SELECTED EXTRACT →
•••••

A special issue of Materials (ISSN 1996-1944). This special issue belongs to the section "Advanced Materials Characterization".

Deadline for manuscript submissions: closed (20 November 2022) | Viewed by 17231

Special Issue Editor

Dr. Nabila Maloufi

E-Mail Website
Guest Editor
1. LEM3, Université de Lorraine, CNRS, 57070 Metz, France
2. Labex Damas, Université de Lorraine, 57073 Metz, France
Interests: physical properties of materials; electron microscopy; development of innovative procedures in SEM; modeling; metallurgy; semiconductors

Special Issue Information

Dear Colleagues,

Microscopy techniques have become essential in the field of academic or private research, ranging from life science to nanotechnology or fundamental physics as well as for quality control in various industries.

Numerous material properties are probed in these well-known microscopes, which are otherwise complementary: light microscope, transmission electron microscope (TEM and high-resolution TEM, scanning TEM), and scanning electron microscope (SEM). These versatile, high-performance tools enable access, with their own corresponding resolutions, to many material properties, such as structure, morphology, texture, microstructure, and chemical composition, and the identification of defects, mechanical behavior using in situ tensile testing inside a SEM or a TEM, and drift or charge carrier diffusion information in semiconductors, fluorescence, etc.

The evolution and optimization over the past few years of the microscopy-associated techniques for characterizing a wide range of materials at different scales, from the bulk to the atomic level, has allowed huge progress in the understanding of links between their features. The following list of methods is not exhaustive: convergent beam electron diffraction, electron energy loss spectroscopy, three-dimensional electron back-scatter diffraction, accurate electron channeling contrast imaging, transmission Kikuchi diffraction, chemical reaction using liquid-phase electron microscopy, electron-beam-induced current, time-resolved cathodoluminescence, correlative light and electron microscopy methods, digital image correlation approaches, etc. Furthermore, these techniques play an important role in the enhancement and development of new materials and more sophisticated structures.

•••••

TASK REQUIREMENTS →
Answer these questions from the special issue notice above:
(a) When did the deadline for manuscript submissions close?
(b) To which section of Materials does the special issue belong?
(c) What type of testing inside a SEM or a TEM gives access to mechanical behavior?

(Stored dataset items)
•••••

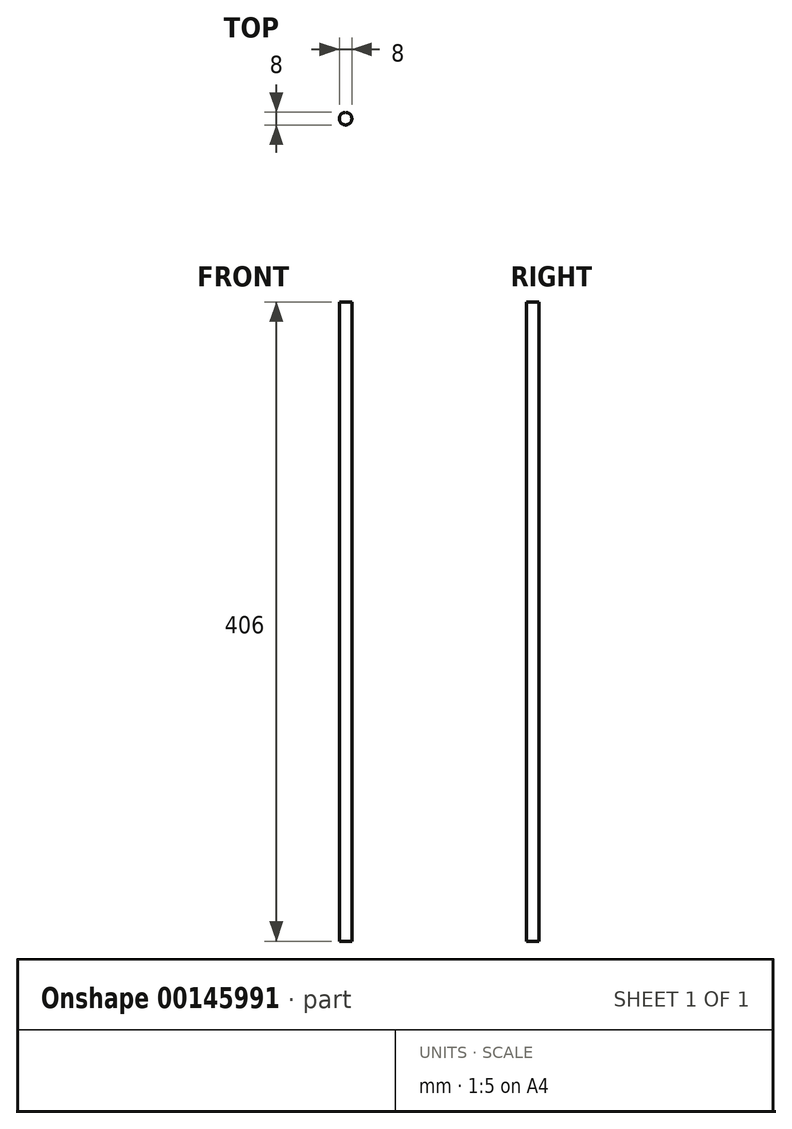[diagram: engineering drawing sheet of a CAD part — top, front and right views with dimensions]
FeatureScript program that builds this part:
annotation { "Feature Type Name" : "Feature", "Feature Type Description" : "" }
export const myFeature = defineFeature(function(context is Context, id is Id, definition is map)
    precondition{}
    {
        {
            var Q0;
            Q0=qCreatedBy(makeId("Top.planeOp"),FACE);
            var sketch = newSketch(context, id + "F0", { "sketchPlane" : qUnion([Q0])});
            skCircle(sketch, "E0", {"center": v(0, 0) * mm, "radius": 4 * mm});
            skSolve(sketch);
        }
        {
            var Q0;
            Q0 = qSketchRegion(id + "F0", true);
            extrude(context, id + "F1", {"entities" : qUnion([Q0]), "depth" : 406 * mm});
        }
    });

•••••

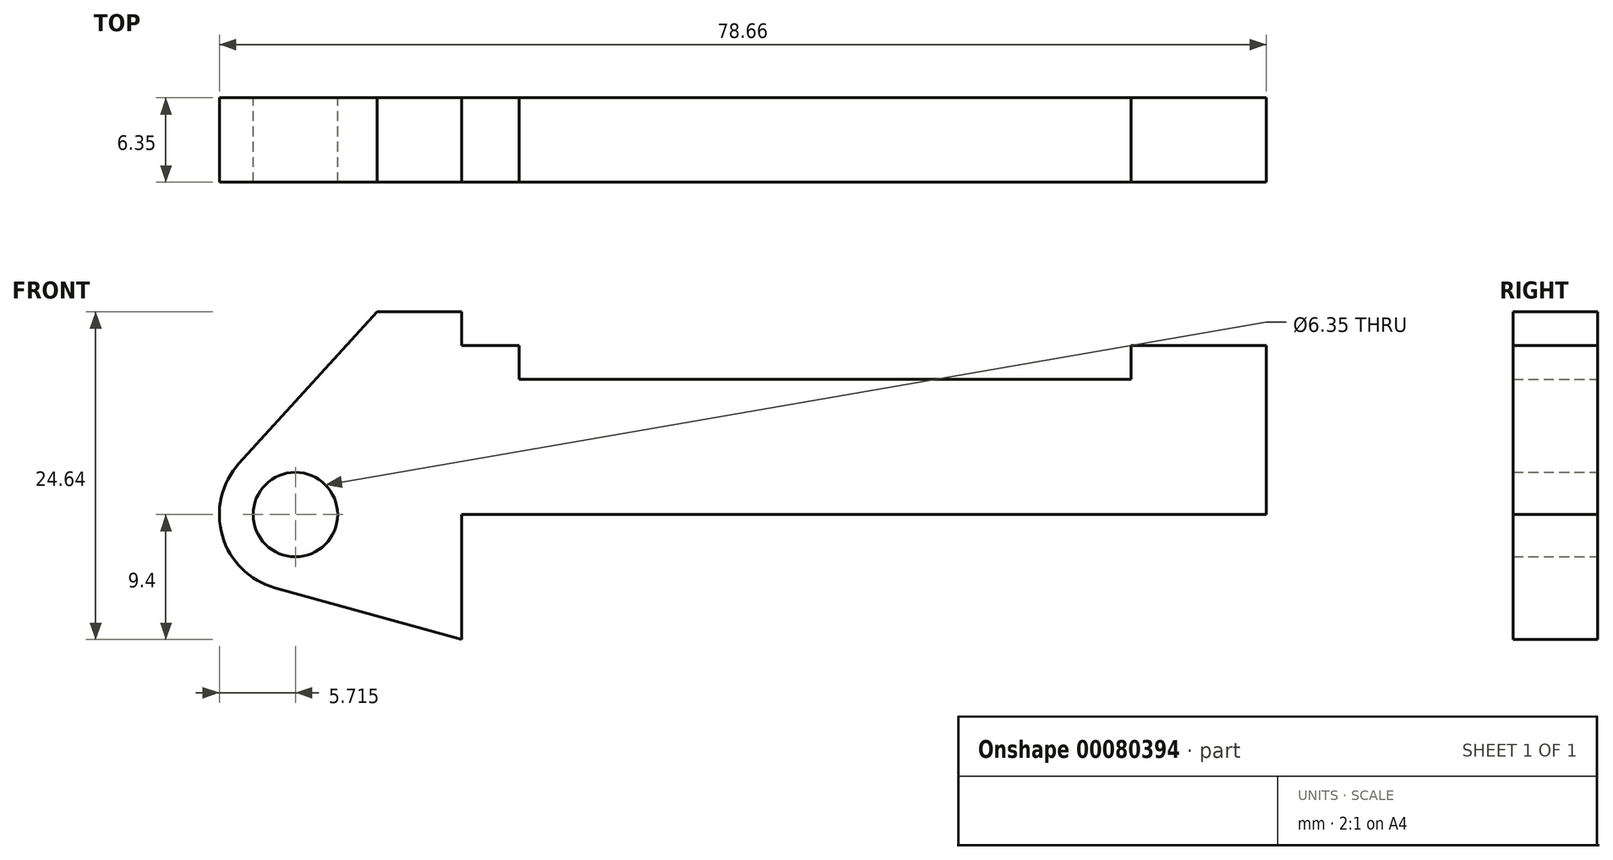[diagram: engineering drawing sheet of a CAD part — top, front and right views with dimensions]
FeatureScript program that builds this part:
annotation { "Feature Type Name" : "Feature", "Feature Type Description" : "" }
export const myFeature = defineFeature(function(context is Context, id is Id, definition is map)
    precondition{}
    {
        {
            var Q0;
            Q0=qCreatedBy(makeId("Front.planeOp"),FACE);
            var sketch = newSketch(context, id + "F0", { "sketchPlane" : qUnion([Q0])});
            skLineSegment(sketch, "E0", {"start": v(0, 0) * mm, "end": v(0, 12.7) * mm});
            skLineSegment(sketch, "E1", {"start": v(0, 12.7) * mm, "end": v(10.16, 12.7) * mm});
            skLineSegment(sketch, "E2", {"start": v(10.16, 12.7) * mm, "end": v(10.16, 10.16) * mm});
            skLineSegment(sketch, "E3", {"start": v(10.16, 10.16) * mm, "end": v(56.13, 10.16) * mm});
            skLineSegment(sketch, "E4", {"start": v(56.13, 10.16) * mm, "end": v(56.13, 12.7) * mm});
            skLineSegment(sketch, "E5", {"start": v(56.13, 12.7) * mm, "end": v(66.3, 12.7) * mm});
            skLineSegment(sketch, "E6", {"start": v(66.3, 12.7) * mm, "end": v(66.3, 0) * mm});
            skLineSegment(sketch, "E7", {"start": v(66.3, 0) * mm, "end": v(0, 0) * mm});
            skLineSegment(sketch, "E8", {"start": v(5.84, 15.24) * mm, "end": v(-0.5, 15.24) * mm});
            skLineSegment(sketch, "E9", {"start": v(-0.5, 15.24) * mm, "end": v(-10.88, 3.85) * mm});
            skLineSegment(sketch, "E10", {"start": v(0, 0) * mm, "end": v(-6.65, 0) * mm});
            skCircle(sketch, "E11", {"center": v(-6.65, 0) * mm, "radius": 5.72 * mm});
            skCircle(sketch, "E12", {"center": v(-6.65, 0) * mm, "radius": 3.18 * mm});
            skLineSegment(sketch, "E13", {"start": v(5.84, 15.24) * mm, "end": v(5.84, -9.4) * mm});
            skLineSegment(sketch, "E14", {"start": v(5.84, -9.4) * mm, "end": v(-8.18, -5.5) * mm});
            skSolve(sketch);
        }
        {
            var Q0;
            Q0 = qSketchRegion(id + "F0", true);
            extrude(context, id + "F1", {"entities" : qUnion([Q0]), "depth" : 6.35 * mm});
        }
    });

•••••

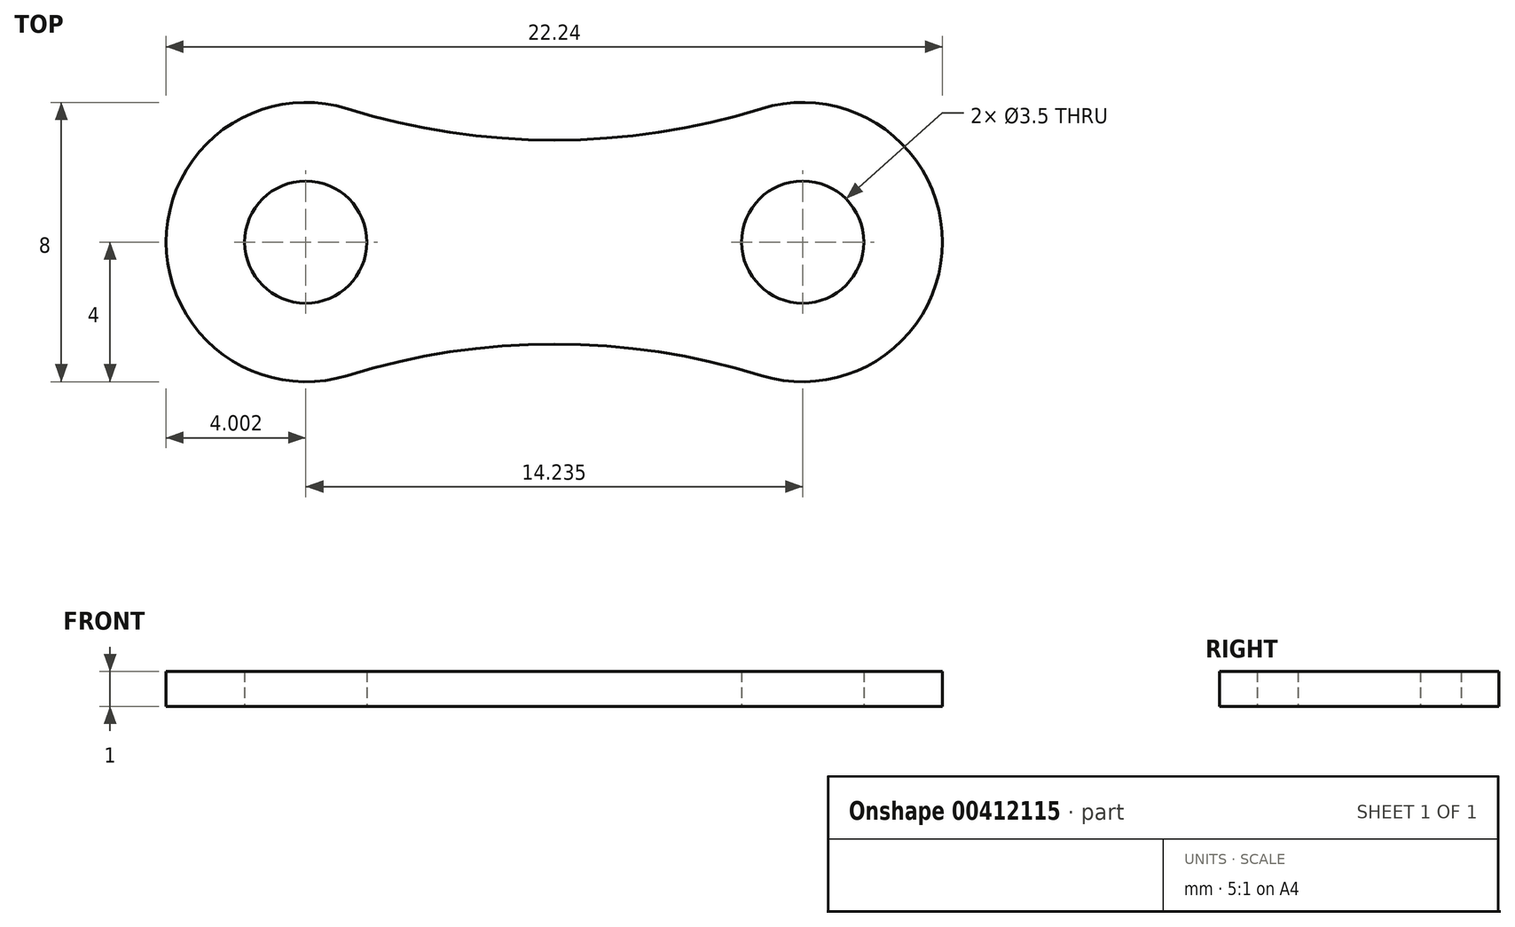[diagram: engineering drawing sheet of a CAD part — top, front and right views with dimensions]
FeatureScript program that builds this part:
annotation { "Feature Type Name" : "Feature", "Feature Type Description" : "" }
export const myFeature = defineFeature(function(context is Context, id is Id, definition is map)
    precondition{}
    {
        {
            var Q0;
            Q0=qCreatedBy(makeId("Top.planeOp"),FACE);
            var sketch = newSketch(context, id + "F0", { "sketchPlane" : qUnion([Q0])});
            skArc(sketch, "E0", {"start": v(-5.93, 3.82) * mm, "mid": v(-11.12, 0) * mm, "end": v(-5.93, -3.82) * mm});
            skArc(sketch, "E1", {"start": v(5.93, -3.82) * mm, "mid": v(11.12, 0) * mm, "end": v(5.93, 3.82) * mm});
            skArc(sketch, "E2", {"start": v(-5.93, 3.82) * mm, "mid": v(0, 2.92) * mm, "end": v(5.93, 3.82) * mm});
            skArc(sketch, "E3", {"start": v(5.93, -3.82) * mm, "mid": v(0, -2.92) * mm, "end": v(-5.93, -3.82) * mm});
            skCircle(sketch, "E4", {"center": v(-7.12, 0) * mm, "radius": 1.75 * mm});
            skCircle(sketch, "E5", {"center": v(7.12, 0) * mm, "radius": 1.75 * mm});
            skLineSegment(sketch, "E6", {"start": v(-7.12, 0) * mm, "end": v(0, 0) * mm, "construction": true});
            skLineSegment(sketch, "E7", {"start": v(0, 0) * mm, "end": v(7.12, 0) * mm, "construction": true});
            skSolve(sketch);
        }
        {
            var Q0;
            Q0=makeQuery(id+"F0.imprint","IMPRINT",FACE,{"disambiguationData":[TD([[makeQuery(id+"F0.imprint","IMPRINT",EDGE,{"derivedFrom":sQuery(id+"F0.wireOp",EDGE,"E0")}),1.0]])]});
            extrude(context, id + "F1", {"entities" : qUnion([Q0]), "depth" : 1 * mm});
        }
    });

•••••

THE SOLUTION →
(a) 20 November 2022
(b) "Advanced Materials Characterization"
(c) In situ tensile testing